Part of the reason crowds at service centers are so large is because it is nearly impossible to reach staff by phone. Phone numbers printed on notices sent to customers often direct to other employees, or to full voicemail boxes. The voicemail system at the Taylor Street Service Center was broken for approximately a month this winter, and I haven’t been able to reach anyone at the Ft. Davis Service Center for weeks. When you do leave a message, it is rarely returned in the promised 24 hours—or at all.

Even when customers do get to speak with an eligibility worker, they often receive incorrect information. For example, my client Ms. T went to the Ft. Davis service center and was told she couldn’t receive TANF because one of her children got SSI. Another client, Mr. Q, was denied medical assistance because he couldn’t get a termination letter from his former employer. And Ms. B was told that her young grandchildren were ineligible for food stamps because of their legal immigration status. Eligibility rules for IMA benefits can be complicated, and these customers all actually qualified for benefits and got them with the help of attorneys. However, countless low-income District residents leave service centers without crucial safety-net benefits, and may never learn they were wrongly deprived. IMA staff need more training in program rules, they should be encouraged to look to the policy manual or to supervisors when they have questions, and they need to promptly and willingly remedy problems when they occur.

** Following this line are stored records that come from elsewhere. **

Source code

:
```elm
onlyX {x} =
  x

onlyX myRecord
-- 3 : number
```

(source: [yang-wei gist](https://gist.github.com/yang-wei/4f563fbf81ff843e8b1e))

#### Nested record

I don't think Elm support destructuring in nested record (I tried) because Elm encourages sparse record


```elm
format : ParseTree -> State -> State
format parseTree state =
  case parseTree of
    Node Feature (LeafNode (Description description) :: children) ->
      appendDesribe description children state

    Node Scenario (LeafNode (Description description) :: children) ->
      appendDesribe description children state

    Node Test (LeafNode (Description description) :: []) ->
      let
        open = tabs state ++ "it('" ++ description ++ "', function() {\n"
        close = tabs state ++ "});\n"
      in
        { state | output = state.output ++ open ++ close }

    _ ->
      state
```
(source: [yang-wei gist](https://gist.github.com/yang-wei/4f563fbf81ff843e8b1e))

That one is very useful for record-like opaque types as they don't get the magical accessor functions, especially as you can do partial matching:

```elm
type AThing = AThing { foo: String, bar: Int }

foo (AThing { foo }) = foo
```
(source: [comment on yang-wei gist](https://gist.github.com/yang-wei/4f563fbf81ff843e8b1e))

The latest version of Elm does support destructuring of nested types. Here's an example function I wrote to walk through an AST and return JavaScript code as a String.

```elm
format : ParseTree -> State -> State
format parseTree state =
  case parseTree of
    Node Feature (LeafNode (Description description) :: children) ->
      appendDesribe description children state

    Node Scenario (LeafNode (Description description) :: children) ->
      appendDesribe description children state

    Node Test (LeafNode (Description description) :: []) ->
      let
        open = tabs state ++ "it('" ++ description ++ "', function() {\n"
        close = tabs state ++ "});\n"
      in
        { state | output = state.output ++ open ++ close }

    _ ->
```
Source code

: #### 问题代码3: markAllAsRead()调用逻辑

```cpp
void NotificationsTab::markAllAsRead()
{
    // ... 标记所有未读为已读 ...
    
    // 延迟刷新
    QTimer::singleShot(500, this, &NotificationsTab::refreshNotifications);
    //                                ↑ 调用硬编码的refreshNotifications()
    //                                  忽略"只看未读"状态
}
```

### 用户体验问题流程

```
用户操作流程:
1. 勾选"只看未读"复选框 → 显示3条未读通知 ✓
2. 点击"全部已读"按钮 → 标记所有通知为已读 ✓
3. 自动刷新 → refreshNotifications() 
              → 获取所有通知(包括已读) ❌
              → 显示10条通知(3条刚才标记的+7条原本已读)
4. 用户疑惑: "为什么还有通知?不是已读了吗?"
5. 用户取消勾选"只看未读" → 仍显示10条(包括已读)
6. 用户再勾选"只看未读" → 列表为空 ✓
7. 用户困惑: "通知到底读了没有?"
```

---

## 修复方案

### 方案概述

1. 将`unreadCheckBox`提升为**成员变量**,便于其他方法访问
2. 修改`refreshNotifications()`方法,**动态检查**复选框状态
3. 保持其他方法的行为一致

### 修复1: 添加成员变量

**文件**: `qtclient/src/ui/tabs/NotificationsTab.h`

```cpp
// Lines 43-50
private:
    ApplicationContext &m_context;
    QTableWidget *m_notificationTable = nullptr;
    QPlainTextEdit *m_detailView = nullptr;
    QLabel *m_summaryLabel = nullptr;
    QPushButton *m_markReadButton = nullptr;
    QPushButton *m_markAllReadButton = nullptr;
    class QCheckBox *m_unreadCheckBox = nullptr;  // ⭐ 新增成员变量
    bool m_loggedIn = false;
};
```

Of course, many people who apply for benefits are given the correct information about their eligibility, and some of them are denied food stamps because they do not qualify under the current rules. However, more of them will be able to receive this crucial safety-net benefit once DHS implements the Food Stamp Expansion Act of 2009. This law expanded categorical eligibility for food stamps to households earning less than 200% of the federal poverty level, so they could receive benefits without having to pass certain income and asset tests. It also created a Heat and Eat initiative that leverages federal energy assistance funds to increase the food stamp benefits many households would receive. The Council passed this bill last summer, and we originally heard that DHS would modify its computer system and enact the changes on October 1, 2009. When that date passed, we heard the changes would come in January, then March 15th—and today Mr. Carter has promised “the end of March.”

I have spoken with many people who will be eligible for food stamps as soon as these changes are implemented, like Mr. Q, whose employer went bankrupt and laid off all its workers. Like Ms. N, who struggles to make ends meet with Social Security Disability Insurance as her only income. And Ms. C, who spends nearly half her unemployment benefits on COBRA so she can continue to get medical treatment for her Multiple Sclerosis; after that and her rent, she struggles to buy food.

Implementing the Council’s changes will bring more federal funds to the District, which supports local grocery stores and farmers’ markets. It would reduce the burden on food pantries and other service providers, who are facing increasing demands. It would simplify the food stamp application process, leading to greater efficiency at the service centers. And for the people who are most affected by DHS’ delay in implementing these changes—people who worked and then became unemployed or disabled; people working part-time or minimum wage jobs; and those with severe housing, utility, medical, or child care expenses—it could help avert catastrophe.

Thank you for the opportunity to speak today.